Bilinçsiz yapılan bu diyet modelleri bağırsak sağlığımızıda etkiliyor, bakteri sayısı ve çeşitliliğinin azalmasının yanı sıra, inflamasyon ve vücut stresi artıyor, bağırsak geçirgenliğimiz azalıyor, bağırsak homeostazı ve disbiyozisine etki ederek metabolizmayı etkiliyor.
Bireye özgü enerji ve besin ögesi gereksinmelerini karşılayacak yeterli ve dengeli beslenme ile sağlığın korunması bu noktada çok önemli. Ancak sadece kişinin beslenme tarzı değil aynı zamanda yaşı, cinsiyeti, genetik özellikleri, fiziksel aktivite düzeyi, alkol ve sigara kullanımı gibi birçok faktörün de bağırsak mikrobiyotasını etkileyebileceği unutulmamalıdır.
Hızlı kilo vermek için yapılan diyet yaklaşımları yaşam tarzı değişikliği sağlamaz. Bu nedenle kalıcı olmaz. Alışkanlıklar bir anda değil, zamanla değişir.

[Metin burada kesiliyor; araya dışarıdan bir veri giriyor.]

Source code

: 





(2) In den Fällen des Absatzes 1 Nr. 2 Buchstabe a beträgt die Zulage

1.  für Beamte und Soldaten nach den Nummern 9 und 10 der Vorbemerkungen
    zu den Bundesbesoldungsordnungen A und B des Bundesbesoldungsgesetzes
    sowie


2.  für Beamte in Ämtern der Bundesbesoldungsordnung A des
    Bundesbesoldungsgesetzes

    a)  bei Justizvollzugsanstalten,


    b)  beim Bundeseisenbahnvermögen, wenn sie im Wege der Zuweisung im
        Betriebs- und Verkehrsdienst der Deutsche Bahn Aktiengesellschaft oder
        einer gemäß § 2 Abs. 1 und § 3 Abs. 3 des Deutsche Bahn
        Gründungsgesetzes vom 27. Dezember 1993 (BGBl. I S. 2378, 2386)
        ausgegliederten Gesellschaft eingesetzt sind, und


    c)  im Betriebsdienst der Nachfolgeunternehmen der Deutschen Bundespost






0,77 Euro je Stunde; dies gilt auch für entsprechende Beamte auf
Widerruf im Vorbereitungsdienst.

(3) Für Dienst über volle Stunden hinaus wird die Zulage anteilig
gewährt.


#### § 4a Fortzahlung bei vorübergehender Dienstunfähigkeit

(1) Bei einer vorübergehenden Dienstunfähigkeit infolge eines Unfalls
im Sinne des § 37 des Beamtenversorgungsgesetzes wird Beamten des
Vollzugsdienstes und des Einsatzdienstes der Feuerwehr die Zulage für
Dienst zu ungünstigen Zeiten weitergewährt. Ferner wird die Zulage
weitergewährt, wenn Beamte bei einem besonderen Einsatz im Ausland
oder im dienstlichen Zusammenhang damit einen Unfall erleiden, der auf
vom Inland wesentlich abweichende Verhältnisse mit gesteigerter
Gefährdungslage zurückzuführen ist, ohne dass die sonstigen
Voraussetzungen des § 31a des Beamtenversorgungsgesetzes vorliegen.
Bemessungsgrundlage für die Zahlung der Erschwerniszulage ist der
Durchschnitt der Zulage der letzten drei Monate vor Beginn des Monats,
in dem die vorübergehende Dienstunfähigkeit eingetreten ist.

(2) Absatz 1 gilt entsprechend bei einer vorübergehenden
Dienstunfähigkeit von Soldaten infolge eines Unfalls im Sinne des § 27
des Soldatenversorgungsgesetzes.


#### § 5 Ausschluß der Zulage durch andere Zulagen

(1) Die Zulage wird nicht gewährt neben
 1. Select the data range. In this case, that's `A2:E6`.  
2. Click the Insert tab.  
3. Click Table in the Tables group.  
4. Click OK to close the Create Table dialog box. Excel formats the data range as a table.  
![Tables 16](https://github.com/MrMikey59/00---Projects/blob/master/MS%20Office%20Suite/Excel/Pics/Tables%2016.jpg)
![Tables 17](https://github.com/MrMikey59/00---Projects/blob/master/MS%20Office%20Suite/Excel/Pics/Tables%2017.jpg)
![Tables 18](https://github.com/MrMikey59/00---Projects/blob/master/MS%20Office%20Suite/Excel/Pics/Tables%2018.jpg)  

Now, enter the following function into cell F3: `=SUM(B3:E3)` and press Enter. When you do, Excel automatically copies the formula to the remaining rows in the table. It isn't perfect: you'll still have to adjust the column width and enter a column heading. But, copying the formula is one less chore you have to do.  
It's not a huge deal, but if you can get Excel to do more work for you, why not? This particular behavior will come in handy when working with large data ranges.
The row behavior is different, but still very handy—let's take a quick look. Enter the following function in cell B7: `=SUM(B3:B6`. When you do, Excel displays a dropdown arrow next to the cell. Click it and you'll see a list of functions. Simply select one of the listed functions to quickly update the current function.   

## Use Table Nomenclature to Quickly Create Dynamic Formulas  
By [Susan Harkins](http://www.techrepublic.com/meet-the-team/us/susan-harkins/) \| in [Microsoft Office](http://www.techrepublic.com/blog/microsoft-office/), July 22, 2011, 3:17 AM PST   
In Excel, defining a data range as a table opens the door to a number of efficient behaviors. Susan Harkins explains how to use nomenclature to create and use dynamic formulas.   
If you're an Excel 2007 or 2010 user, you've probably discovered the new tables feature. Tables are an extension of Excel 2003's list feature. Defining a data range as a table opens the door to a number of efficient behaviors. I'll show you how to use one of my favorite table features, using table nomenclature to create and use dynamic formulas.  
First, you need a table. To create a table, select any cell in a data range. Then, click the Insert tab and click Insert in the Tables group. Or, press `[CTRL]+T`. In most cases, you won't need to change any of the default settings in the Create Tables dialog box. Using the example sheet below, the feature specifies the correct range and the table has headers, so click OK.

Porsiyon ölçülerine dikkat ederek, gün içinde değişimler yaparak ve daha aktif bir hayat sürerek kalıcı kilo vermek mümkün.
Bir diyet programı uzun vadede sizi halsiz yapıyorsa, sizde stres yaratıyorsa sizin için doğru bir diyet değildir. Sağlıklı bir diyet programının tek bir hedefi olmalıdır. O da yağ hücrelerindeki yağ miktarıdır. Eğer yağ kaybı olmadan sadece tartıdaki azalma odaklı ilerlerseniz vücudunuzda deformasyon artacaktır. Kastan kaybedilen kilo, yeniden kilo aldığınızda kas miktarınızın değil, yağ miktarınızın artması ile sonuçlanacaktır. Bu sebeple diyet mutlaka kişiye uygun, kişinin yaşam tarzına uygun olmalı, hedef hayatı kolaylaştırmak ve sağlıklı beslenme bilincini oluşturarak sürdürülebilirliği sağlamak olmalıdır.